Decide where to live
The first step to downsize homes is to ask yourself where you want to live. You may want to stay in your current community, but just find a smaller house. Do you want to be close to kids and grand kids? Have you considered one of the many active retirement communities for people aged fifty-five plus?
How much size difference
To how much of a smaller space do you want to downsize your home? With this question, do an inventory of your furniture, accessories and stored items. What are you willing to part with? Make a list of what stays and what goes. This will give you the best picture of what size house you’ll need.
Aging in place
Right now you may not give thought to how your capabilities may erode in the future, but you should plan ahead. For example, you may not mind doing landscape maintenance now, but if you intend to stay in this next house for many years, consider a condo community where the homeowners’ association dues fund those services. You also should consider a one story home rather than two, and one built with features such as wide doors, levered door handles and lipless thresholds, for aging in place.
Purging years of stuff
Once you’ve decided where you will live it’s time to tackle the Great Purge. Don’t go wobbly! You can do this.
Your stuff should be categorized thus: things to keep, things to sell, donations, recyclables and garbage. Any items that can still command a decent resale price can be sold for free on Craig’s List. For items to be given away, contact organizations such as Salvation Army that will take donations or recycle goods.
It may help clear your thinking to sort items by each room to which they belong.

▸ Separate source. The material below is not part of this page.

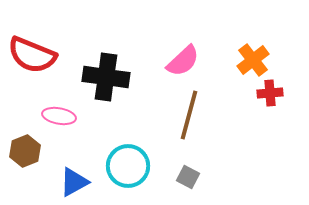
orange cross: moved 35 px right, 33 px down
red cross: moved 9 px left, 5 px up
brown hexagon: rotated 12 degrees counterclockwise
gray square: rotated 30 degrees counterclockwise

This will narrow down the things to purge.
Measure the rooms in your new house and determine, room by room, which of your furniture pieces you can keep and which must go.
Compare the amount of closet, attic, basement and garage storage your new home will have compared to your current space, so as to strengthen your resolve in purging unneeded clutter.

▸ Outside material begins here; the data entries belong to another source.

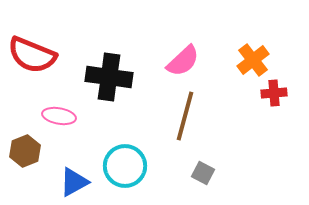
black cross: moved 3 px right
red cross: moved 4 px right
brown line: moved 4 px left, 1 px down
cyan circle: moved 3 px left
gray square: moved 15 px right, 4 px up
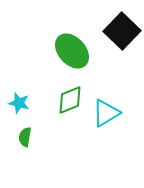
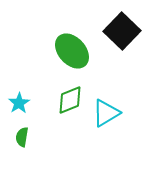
cyan star: rotated 25 degrees clockwise
green semicircle: moved 3 px left
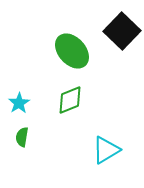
cyan triangle: moved 37 px down
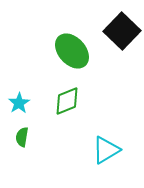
green diamond: moved 3 px left, 1 px down
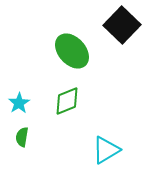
black square: moved 6 px up
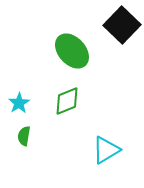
green semicircle: moved 2 px right, 1 px up
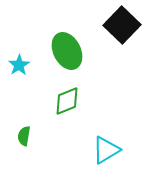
green ellipse: moved 5 px left; rotated 15 degrees clockwise
cyan star: moved 38 px up
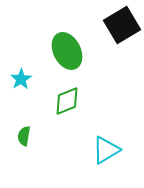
black square: rotated 15 degrees clockwise
cyan star: moved 2 px right, 14 px down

Other downsizing decisions
Besides the fact that your new space will dictate how much you can keep, here are some other considerations.
You can offer your kids their childhood keepsakes, but don’t be hurt if they decline or later trash them. If the items still mean something to you, take pictures of them.
Many financial records can be scanned to disks and so can whole picture albums. Old VHS family movies can be converted to DVDs or flash drive sticks.
Clothes: do you really need your old football letter jacket or cheerleader uniform? And no, that shirt probably won’t come back in style. If you haven’t worn something in a year, get rid of it.
Properly dispense with household chemicals through your local government’s hazardous waste disposal program.
Reduce holiday decorations taking up storage space. You won’t need as much with a smaller house.
You don’t have to accomplish all of this in one weekend. Take your time, choose carefully and you’ll soon be enjoying the liberating feeling of having less clutter in a cozier home.